INDIANAPOLIS (WISH) — US drug overdose deaths rose in 2021 over 2020, although the US Centers for Disease Control and Prevention says those numbers are preliminary may be underreported.
More than 107,000 Americans died of drug overdoses last yearsetting another tragic record in the nation’s escalating overdose epidemic, the CDC estimated May 11.
Indiana overdose deaths rose by almost 400, from about 2,300 in January 2020 to more than 2,700 in December 2021, the CDC says.
Justin Phillips, executive director of the Indianapolis nonprofit Overdose Lifeline, says, “Overdose deaths are still drastically bad, people are still dying unnecessarily every day.”
Phillips sees a reason for optimism, though. Prior to the COVID-19 pandemic, overdose deaths of Hoosiers declined slightly over a two years, from 1,808 in January 2018 to 1,752 in January 2020.
She said, “We’ve come a long way since 2015 when we passed a law allowing for people to have access to Naloxone, but we still have stigma, we still have communities that don’t want us to have a NaloxBox,” a storage system for naloxone. The drug can reverse overdoses from opioids. In 2021, Overdose Lifeline partnered with the Indiana governor’s office to place those kits in every county.

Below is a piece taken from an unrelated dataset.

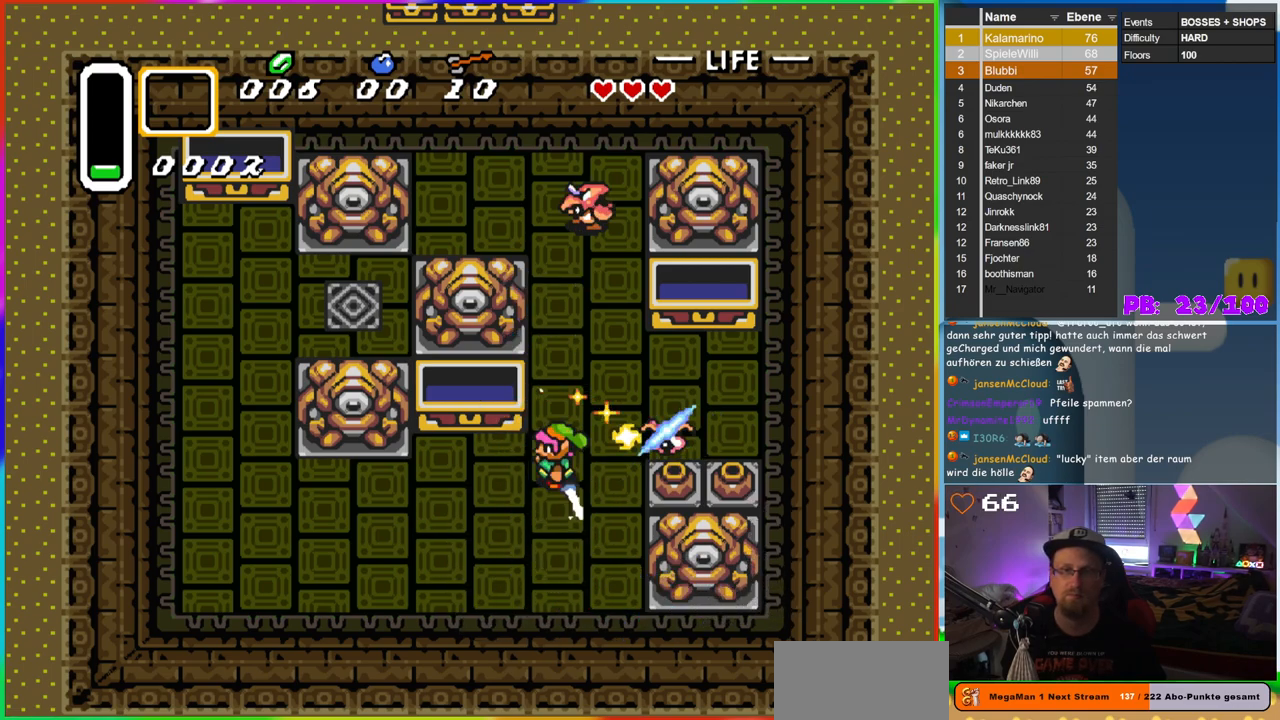
{"dt_ms": 500, "buttons": ["A", "DPAD_RIGHT"], "events": [[83, "DPAD_RIGHT", "down"], [317, "DPAD_DOWN", "down"], [400, "DPAD_DOWN", "up"], [467, "A", "down"]]}
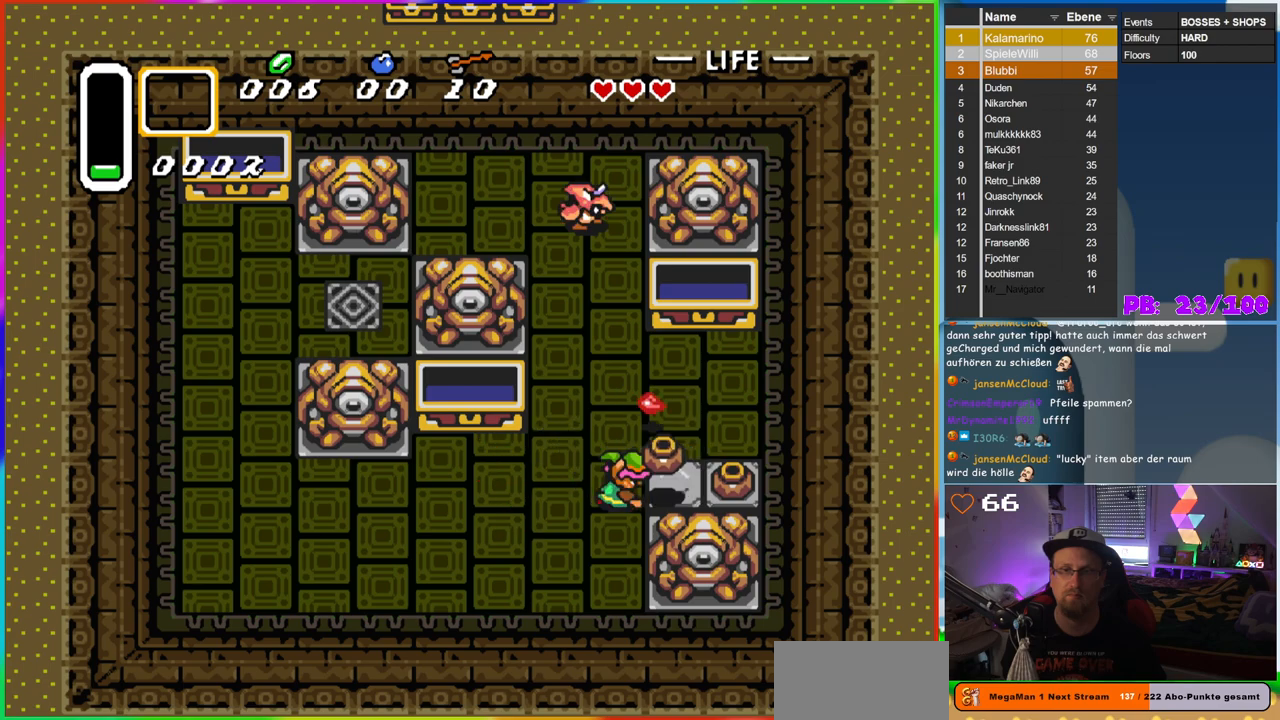
{"dt_ms": 500, "buttons": ["DPAD_UP"], "events": [[117, "A", "up"], [400, "DPAD_UP", "down"], [433, "DPAD_RIGHT", "up"]]}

‘We have distributed over 135,000 individual overdose-reversal kits across the state of Indiana,’ Phillips said.
On Monday night, the Indianapolis City-County Council will vote on a proposal to renew Marion County’s Safe Syringe program. The program started in 2019 as a way to discourage people from sharing needles, in an effort to reduce the spread of diseases like hepatitis and HIV.